*** Opening of Provided records ***

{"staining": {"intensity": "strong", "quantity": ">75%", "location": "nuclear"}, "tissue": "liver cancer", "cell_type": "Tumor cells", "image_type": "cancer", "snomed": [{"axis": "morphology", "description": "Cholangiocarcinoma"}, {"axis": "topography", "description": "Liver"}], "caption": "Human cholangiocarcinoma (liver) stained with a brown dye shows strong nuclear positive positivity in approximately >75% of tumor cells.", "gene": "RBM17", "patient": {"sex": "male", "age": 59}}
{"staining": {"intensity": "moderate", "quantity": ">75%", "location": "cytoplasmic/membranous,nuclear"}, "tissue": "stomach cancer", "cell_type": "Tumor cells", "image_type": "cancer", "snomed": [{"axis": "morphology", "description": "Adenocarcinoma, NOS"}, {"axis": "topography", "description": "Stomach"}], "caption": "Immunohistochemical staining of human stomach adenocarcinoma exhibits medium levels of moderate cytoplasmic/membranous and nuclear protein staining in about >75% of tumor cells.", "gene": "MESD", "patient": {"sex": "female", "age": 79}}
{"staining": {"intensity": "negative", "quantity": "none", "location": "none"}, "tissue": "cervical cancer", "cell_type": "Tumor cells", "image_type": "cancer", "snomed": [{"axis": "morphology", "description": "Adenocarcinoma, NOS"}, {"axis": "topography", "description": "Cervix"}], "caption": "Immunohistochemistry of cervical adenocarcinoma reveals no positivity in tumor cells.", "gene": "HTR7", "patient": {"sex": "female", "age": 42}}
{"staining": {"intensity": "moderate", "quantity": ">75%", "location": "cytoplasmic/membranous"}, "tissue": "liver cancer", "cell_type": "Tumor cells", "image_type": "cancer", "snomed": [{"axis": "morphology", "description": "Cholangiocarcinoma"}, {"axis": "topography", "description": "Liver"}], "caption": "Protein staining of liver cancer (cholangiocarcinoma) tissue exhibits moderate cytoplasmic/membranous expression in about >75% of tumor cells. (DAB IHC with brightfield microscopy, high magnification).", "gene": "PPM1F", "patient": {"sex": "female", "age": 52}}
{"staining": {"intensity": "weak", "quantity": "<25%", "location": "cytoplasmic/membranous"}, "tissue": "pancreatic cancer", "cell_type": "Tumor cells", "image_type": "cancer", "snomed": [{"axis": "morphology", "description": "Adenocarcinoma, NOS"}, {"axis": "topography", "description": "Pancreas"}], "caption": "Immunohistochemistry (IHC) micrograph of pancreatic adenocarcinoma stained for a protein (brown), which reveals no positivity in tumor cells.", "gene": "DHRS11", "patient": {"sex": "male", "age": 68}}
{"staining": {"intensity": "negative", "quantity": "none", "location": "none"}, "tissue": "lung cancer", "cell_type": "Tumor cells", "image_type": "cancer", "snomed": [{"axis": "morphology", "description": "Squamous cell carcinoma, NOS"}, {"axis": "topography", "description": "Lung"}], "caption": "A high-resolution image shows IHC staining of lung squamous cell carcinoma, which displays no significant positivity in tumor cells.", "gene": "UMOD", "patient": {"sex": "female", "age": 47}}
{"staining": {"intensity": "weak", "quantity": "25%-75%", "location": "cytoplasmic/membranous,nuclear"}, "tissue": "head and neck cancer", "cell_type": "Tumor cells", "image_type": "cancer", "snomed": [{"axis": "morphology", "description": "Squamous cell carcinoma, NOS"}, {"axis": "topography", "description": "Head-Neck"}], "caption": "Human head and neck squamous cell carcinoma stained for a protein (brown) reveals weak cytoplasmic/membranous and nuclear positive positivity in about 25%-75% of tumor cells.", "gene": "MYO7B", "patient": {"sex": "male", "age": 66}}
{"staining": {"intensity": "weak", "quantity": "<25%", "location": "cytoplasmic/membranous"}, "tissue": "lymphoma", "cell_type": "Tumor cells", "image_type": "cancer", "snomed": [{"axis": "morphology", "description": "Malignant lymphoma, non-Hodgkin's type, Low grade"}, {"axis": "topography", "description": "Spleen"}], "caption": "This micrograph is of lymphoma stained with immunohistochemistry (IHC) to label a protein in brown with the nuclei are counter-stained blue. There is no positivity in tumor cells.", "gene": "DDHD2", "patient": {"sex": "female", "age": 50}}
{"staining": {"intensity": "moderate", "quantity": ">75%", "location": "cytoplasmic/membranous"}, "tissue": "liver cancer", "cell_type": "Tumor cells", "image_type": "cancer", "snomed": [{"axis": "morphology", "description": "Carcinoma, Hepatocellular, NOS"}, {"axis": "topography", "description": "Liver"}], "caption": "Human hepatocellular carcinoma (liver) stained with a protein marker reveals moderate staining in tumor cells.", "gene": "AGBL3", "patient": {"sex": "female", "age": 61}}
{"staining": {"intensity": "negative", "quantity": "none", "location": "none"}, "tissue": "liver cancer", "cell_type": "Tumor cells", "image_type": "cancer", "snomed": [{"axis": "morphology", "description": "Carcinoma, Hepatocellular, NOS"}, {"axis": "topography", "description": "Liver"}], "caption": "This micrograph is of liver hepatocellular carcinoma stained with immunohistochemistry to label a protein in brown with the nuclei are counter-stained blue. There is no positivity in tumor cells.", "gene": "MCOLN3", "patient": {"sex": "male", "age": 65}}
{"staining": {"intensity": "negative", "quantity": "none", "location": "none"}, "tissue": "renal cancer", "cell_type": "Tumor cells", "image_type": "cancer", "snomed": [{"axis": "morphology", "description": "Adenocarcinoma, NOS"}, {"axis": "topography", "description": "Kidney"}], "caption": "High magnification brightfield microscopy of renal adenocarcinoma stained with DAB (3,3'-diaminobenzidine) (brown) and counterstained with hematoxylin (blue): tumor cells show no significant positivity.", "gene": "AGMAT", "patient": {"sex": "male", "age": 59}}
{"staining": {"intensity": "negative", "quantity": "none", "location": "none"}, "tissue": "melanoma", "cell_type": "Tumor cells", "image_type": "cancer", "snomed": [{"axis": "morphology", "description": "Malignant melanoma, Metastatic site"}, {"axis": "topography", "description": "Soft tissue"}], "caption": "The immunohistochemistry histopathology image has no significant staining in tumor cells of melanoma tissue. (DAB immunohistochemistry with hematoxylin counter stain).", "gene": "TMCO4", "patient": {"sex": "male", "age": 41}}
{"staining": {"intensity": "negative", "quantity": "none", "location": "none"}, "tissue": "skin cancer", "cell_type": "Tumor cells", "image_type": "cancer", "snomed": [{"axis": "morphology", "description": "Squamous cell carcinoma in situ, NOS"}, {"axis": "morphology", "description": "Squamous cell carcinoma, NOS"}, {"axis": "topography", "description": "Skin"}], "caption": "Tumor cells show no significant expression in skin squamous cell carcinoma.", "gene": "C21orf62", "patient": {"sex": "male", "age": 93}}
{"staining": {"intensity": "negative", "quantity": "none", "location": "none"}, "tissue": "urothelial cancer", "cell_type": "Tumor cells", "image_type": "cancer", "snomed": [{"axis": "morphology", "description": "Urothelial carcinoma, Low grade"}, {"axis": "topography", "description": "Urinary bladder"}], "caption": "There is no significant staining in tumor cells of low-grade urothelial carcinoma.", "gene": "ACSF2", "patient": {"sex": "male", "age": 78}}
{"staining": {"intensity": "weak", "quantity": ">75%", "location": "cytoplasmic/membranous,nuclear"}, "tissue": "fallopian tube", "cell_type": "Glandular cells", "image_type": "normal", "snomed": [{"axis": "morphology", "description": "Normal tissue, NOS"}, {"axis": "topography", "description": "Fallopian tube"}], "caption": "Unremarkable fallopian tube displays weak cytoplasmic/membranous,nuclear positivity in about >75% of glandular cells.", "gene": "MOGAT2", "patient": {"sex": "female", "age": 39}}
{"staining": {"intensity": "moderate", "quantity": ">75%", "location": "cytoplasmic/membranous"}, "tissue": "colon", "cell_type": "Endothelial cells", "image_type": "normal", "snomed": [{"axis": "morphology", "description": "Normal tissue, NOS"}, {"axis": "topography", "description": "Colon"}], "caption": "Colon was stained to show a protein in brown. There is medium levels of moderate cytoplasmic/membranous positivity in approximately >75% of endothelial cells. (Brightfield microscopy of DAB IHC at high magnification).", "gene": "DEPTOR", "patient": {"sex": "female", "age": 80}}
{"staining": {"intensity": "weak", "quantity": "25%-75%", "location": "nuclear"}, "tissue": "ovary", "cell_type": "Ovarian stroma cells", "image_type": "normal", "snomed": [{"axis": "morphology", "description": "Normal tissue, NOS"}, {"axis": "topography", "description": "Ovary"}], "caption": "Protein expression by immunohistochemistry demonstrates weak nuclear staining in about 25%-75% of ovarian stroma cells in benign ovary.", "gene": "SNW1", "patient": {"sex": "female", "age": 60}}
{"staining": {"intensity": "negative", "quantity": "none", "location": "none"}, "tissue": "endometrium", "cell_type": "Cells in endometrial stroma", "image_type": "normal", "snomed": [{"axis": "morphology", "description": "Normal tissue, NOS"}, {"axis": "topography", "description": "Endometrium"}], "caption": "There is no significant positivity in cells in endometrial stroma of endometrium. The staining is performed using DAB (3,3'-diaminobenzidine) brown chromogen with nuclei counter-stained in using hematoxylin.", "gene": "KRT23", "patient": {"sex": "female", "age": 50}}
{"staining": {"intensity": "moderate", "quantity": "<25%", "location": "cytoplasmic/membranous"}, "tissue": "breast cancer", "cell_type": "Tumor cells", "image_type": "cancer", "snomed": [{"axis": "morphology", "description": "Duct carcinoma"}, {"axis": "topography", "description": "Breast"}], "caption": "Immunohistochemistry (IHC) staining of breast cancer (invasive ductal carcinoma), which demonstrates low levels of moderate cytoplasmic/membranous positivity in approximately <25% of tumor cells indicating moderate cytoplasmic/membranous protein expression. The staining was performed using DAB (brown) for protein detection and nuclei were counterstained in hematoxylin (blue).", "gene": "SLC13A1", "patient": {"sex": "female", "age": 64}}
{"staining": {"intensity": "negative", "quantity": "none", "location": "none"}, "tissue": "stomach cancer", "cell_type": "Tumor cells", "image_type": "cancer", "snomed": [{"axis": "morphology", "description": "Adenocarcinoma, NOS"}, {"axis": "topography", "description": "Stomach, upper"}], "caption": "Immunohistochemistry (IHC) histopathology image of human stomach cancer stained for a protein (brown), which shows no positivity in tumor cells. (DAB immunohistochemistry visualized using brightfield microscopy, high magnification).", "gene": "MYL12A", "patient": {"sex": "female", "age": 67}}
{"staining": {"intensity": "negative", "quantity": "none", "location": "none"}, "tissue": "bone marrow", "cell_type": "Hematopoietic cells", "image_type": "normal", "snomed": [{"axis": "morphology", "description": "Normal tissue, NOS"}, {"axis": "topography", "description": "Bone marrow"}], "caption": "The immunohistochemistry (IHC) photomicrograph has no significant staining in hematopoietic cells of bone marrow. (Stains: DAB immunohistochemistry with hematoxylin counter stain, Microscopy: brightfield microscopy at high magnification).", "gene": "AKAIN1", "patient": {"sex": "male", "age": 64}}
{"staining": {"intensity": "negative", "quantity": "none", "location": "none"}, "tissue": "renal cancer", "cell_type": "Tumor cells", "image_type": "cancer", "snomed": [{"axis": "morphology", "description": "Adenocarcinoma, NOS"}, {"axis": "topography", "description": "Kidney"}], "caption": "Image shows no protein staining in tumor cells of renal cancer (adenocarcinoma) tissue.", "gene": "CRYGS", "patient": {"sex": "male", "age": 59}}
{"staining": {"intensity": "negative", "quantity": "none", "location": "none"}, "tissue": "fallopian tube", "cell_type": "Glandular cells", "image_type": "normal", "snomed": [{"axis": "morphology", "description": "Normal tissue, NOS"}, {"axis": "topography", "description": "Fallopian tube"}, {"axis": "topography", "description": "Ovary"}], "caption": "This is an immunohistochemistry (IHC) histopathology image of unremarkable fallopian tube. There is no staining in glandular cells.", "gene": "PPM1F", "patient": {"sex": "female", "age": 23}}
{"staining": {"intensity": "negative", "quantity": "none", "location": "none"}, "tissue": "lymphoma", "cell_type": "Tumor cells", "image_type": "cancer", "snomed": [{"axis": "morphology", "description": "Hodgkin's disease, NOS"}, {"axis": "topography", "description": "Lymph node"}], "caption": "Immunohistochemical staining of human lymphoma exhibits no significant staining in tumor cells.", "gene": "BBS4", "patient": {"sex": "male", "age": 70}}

*** Close of Provided records ***

_Required action:_ Some of the data mentions "Stomach". Copy every line where it does.

_Completed task:_
{"staining": {"intensity": "moderate", "quantity": ">75%", "location": "cytoplasmic/membranous,nuclear"}, "tissue": "stomach cancer", "cell_type": "Tumor cells", "image_type": "cancer", "snomed": [{"axis": "morphology", "description": "Adenocarcinoma, NOS"}, {"axis": "topography", "description": "Stomach"}], "caption": "Immunohistochemical staining of human stomach adenocarcinoma exhibits medium levels of moderate cytoplasmic/membranous and nuclear protein staining in about >75% of tumor cells.", "gene": "MESD", "patient": {"sex": "female", "age": 79}}
{"staining": {"intensity": "negative", "quantity": "none", "location": "none"}, "tissue": "stomach cancer", "cell_type": "Tumor cells", "image_type": "cancer", "snomed": [{"axis": "morphology", "description": "Adenocarcinoma, NOS"}, {"axis": "topography", "description": "Stomach, upper"}], "caption": "Immunohistochemistry (IHC) histopathology image of human stomach cancer stained for a protein (brown), which shows no positivity in tumor cells. (DAB immunohistochemistry visualized using brightfield microscopy, high magnification).", "gene": "MYL12A", "patient": {"sex": "female", "age": 67}}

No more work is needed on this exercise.